Ligamos os pontos e, voilá!, o torto se endireita, o quebrado se remonta em alegria e saudade. Aquele 23 de abril de 2003 foi mais uma etapa da cicatrização de feridas abertas na relação pai e filho, com recuperação sempre pautada pelas palavras nunca ditas, pelo olhar de acolhimento, pelas experiências em conjunto, pelos interesses em comum que nos aproximavam com força. Se trincasse novamente, certamente lá estaria o glorioso Esporte Clube Vitória, dentre outros afins, para nos socorrer.
POST SCRIPTUM
Veja a falta que a tecnologia fez. Não há, de minha parte, um registro sequer daquela mágica noite. Celulares com câmeras não existiam – e mesmo que existissem, não teríamos condições de comprá-los. Também, claro, não fomos carregando máquina fotográfica, luxo que não tínhamos. “Ter” era verbo que não podíamos conjugar.

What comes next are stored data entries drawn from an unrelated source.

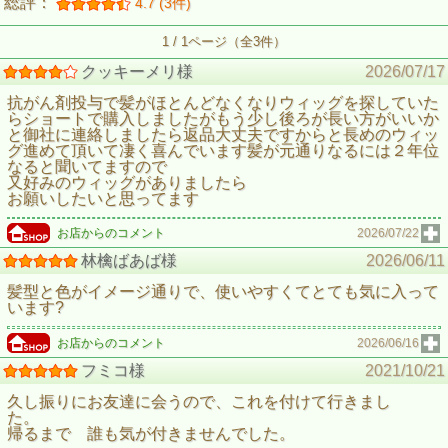
総評：
4.7 (3件)
1 / 1ページ（全3件）
クッキーメリ様
2026/07/17
抗がん剤投与で髪がほとんどなくなりウィッグを探していた
らショートで購入しましたがもう少し後ろが長い方がいいか
と御社に連絡しましたら返品大丈夫ですからと長めのウィッ
グ進めて頂いて凄く喜んでいます髪が元通りなるには２年位
なると聞いてますので
又好みのウィッグがありましたら
お願いしたいと思ってます
お店からのコメント
2026/07/22
林檎ばあば様
2026/06/11
髪型と色がイメージ通りで、使いやすくてとても気に入って
います?
お店からのコメント
2026/06/16
フミコ様
2021/10/21
久し振りにお友達に会うので、これを付けて行きまし
た。
帰るまで 誰も気が付きませんでした。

Como recordação, guardei o canhoto do ingresso deste jogo por anos. No meio das inúmeras mudanças de casa, óh, céus!, ele se perdeu. Em vão, ainda hoje reviro gavetas e caixas de recordações buscando aquele registro.
Certa vez, em 2004 ou 2005, comentando sobre este canhoto com uma fanática amiga rubro-negra que tinha vindo morar em São Paulo, recebi uma proposta de compra. “Se encontrar, eu compro. Não importa o preço.” Mas eu nunca seria capaz de vendê-lo.
Nossa memória nos prega peças na maneira como armazena o passado. O que é mais antigo vai sendo varrido para a lixeira da mente, abrindo espaço no HD para novos guardados. Guardado tão bem guardado que duvidamos da veracidade, tão longe que está que mentira parece. No que pequenos pedaços de papel, fotografias, objetos, qualquer coisa!, viram materialização de que não estamos loucos, de que sabemos de onde viemos, por onde estivemos, e podemos provar!
Se eu, por um milagre, encontrar este canhoto maroto, em vez de vendê-lo, tratarei é de guardar com extremo zelo e carinho. Quem sabe até enquadrar. Seria a prova irrefutável da história vivida. Aquela noite, de conexão máxima com a Bahia, com o Vitória e com meu pai, não pode jamais ser esquecida.
Lembrando o grande Rubem Alves:
Aquilo que está escrito no coração não necessita de agendas, porque a gente não esquece. O que a memória ama fica eterno.